English Indian Gajar Halwa Pudding (1 Serving (200g))
Dinner
137 mg/dL
avg. peak value
Usually causes a medium spike
Avg. Food Score on Ultrahuman App
Ultrahuman Users got a STABLE response
How to consume english indian gajar halwa pudding without glucose spikes
Portion Control
Limit the portion size of gajar halwa you consume. Smaller portions will have a lesser impact on your blood sugar levels.
Protein Addition
Pair your gajar halwa with a source of protein, such as a serving of Greek yogurt or a handful of nuts like almonds or walnuts. Protein can help slow down the absorption of sugars.
Fiber-Rich Foods
Include a side of fiber-rich foods like a salad, steamed vegetables, or lentils. Fiber helps in stabilizing blood sugar levels by slowing sugar absorption.
Healthy Fats
Incorporate healthy fats into your meal, such as avocado slices or a drizzle of olive oil over your salad.

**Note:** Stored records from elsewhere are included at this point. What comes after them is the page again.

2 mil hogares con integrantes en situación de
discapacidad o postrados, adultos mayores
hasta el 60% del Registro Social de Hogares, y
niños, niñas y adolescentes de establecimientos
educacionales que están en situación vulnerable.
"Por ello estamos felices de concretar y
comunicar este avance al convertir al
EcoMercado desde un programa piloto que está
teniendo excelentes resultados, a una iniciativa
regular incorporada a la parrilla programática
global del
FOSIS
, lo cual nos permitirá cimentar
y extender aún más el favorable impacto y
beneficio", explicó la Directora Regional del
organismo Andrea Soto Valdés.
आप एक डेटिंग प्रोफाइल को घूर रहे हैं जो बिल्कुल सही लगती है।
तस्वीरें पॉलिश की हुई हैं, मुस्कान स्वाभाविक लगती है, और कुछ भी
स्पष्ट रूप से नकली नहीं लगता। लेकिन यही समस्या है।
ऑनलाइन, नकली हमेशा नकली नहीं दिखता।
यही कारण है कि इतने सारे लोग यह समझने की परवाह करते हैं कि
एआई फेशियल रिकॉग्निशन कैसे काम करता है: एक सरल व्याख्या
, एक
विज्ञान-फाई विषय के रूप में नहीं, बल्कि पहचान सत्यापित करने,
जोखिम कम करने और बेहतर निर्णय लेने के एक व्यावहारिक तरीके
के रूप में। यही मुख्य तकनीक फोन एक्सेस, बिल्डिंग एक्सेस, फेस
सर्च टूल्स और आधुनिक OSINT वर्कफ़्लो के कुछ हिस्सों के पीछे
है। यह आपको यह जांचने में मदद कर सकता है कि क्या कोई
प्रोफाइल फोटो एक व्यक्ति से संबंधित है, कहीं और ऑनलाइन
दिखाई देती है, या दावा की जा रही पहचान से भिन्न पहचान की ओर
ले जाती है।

Fats can slow down digestion and the release of sugars.
Cinnamon Addition
Sprinkle a small amount of cinnamon on your pudding. Cinnamon has been linked to improved blood sugar control.
Timing of Consumption
Consume gajar halwa as part of a balanced meal rather than on an empty stomach, which can help moderate the rise in blood sugar levels.
Stay Hydrated
Drink plenty of water throughout the day. Proper hydration can help manage blood sugar levels more effectively.
Physical Activity
Engage in light physical activity, such as a short walk, after eating. This can help your body use glucose more efficiently.
Mindful Eating
Practice mindful eating by chewing slowly and savoring each bite, which can help with better digestion and glucose management.
Monitor and Adjust
Keep track of your blood sugar levels after consuming gajar halwa and adjust your approach based on how your body responds.